As an underclassman, I wish I knew that time at Clemson wasn’t infinite.

As an underclassman, I wish I knew that the friends I tried to make early on didn’t define me.

As an underclassman, I wish I knew that the friends I did make would sometimes fade away.

As an underclassman, I wish I knew that the social circles I was in at the time likely wouldn’t matter at all.

As an underclassman, I wish I knew that those occasional bad grades weren’t the end of the world.

As an underclassman, I wish I knew that personal dreams and aspirations would change as I got older – and that it was totally OK.

As an underclassman, I wish I knew that I wouldn’t feel inadequate indefinitely.

As an underclassman, I wish I knew just how much this experience would age me physically, mentally and emotionally.

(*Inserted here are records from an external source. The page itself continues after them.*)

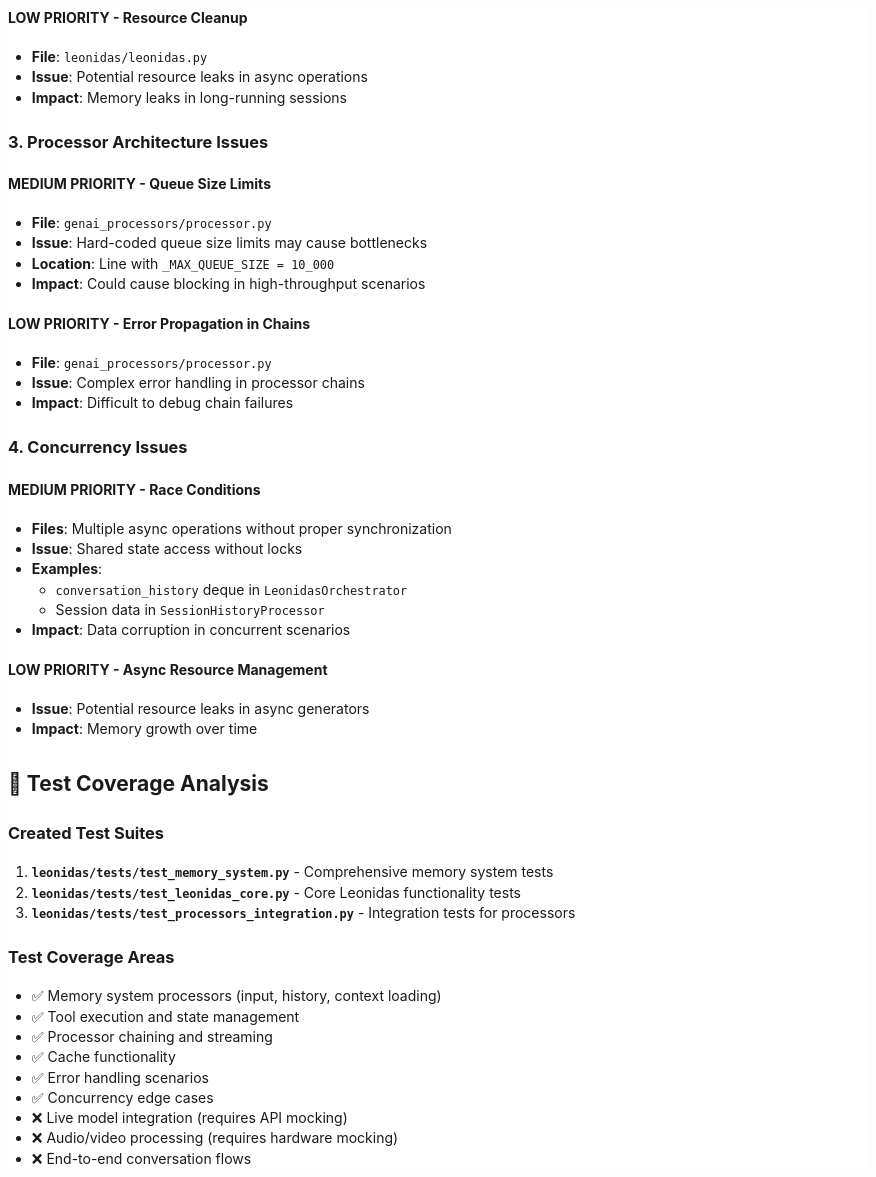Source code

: #### **LOW PRIORITY - Resource Cleanup**
- **File**: `leonidas/leonidas.py`
- **Issue**: Potential resource leaks in async operations
- **Impact**: Memory leaks in long-running sessions

### 3. Processor Architecture Issues

#### **MEDIUM PRIORITY - Queue Size Limits**
- **File**: `genai_processors/processor.py`
- **Issue**: Hard-coded queue size limits may cause bottlenecks
- **Location**: Line with `_MAX_QUEUE_SIZE = 10_000`
- **Impact**: Could cause blocking in high-throughput scenarios

#### **LOW PRIORITY - Error Propagation in Chains**
- **File**: `genai_processors/processor.py`
- **Issue**: Complex error handling in processor chains
- **Impact**: Difficult to debug chain failures

### 4. Concurrency Issues

#### **MEDIUM PRIORITY - Race Conditions**
- **Files**: Multiple async operations without proper synchronization
- **Issue**: Shared state access without locks
- **Examples**:
  - `conversation_history` deque in `LeonidasOrchestrator`
  - Session data in `SessionHistoryProcessor`
- **Impact**: Data corruption in concurrent scenarios

#### **LOW PRIORITY - Async Resource Management**
- **Issue**: Potential resource leaks in async generators
- **Impact**: Memory growth over time

## 🧪 Test Coverage Analysis

### Created Test Suites

1. **`leonidas/tests/test_memory_system.py`** - Comprehensive memory system tests
2. **`leonidas/tests/test_leonidas_core.py`** - Core Leonidas functionality tests  
3. **`leonidas/tests/test_processors_integration.py`** - Integration tests for processors

### Test Coverage Areas

- ✅ Memory system processors (input, history, context loading)
- ✅ Tool execution and state management
- ✅ Processor chaining and streaming
- ✅ Cache functionality
- ✅ Error handling scenarios
- ✅ Concurrency edge cases
- ❌ Live model integration (requires API mocking)
- ❌ Audio/video processing (requires hardware mocking)
- ❌ End-to-end conversation flows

And how perfectly okay I would be with that.

As an underclassman, I wish I knew the utter joy that going through all of this would eventually bring me today, a day in which I am starting to understand the gravity of how lucky I am to have been put here.

I wish I knew how to accurately put into a word the singular feeling that all of this combines to inspire in me. What I want you to know is that you must savor, cherish and enjoy each and every moment at this place. This wonderful, scary, loving, hardening, relentless, ruthless and breathtakingly beautiful place that will give, take and teach you so much. From someone who wishes he still had as much time as you might: enjoy it. Every last minute.